Unlike some romance subgenres, sports romance can easily expand beyond the couple. You can build a whole show around a team, a city, a friend group, or a league. While romance is the heart of the story, the world gives it legs.

That is why this wave feels so good, it’s not about which book was popular, but it's a whole genre shift that Hollywood was begging for.


The Series I Need On My Screen Next: Chelsea Curto’s D.C. Stars

Now that sports romance is clearly having its screen moment, I need to say this as loud as I possible can… Chelsea Curto’s D.C. Stars series belongs on TV.

The books have everything an adaptation needs! It has hockey, found family, multiple couples, emotional growth, friendship dynamics, and that cozy/chaotic sports romance feeling that makes readers want to move into the fictional universe immediately. A TV adaptation would work so well because the series already feels episodic in the best way. Each book has its own couple and trope, but the larger team world ties everything together. This gives a show the perfect structure with one season per couple, and the rest of the team slowly becoming family.
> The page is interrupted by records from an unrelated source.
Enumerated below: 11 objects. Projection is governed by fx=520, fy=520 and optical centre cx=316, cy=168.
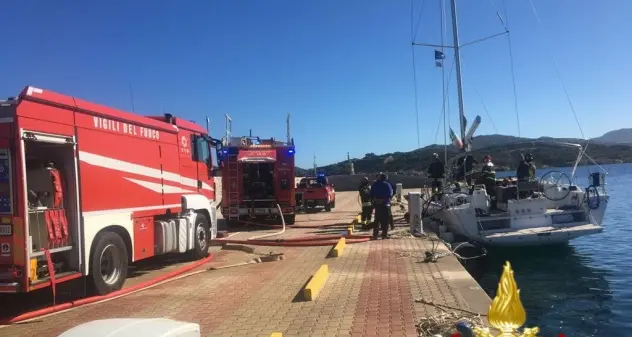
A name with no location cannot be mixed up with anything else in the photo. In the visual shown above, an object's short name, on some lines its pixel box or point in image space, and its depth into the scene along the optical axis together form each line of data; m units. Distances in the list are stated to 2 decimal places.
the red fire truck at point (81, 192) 6.58
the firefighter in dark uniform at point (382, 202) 14.12
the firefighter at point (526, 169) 15.10
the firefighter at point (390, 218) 14.34
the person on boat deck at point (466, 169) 17.42
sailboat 13.36
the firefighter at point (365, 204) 18.02
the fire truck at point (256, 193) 19.05
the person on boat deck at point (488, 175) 15.49
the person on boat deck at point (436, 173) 18.71
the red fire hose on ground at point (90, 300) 6.84
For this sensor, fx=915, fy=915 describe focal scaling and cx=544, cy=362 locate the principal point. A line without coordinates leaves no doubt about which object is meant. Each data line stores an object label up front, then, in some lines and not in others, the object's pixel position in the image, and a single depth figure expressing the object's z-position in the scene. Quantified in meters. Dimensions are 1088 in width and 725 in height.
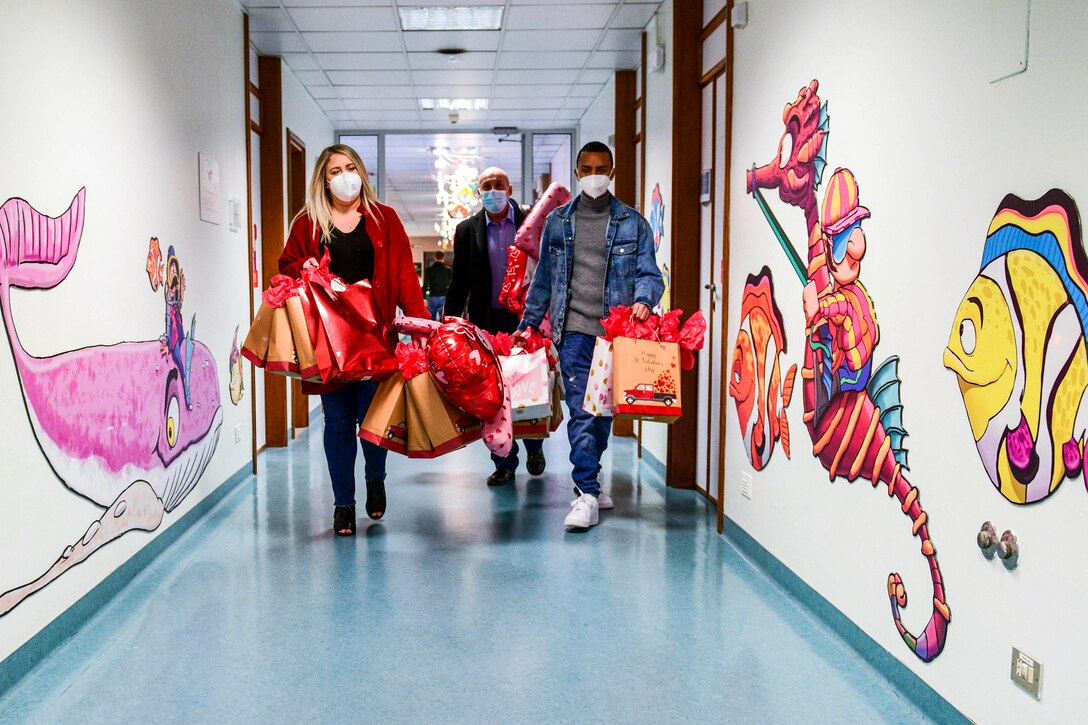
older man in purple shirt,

What I Want From the Next Wave

If sports romance is going to keep coming to screen, I do not just want studios to buy the titles, I want them to really understand why readers love them. We do not just want a hot athlete and a love interest, we want more. We want the team dynamics, the rivalries, the inside jokes, the rituals, the weird little superstitions, the post-game exhaustion, the “he looked for her in the crowd” moments. We want to see the public pressure and the private softness. We’re dying for the friendships that make the romance feel bigger.

With Off Campus, Heated Rivalry, Gods of the Game, Cleat Cute, Windy City, The Favorites, Fake Skating, and Boys of Tommen all part of the conversation, it is clear that sports romance is not just trending, it is becoming a screen genre. The girls have been reading these books for years, and Hollywood is just finally catching up.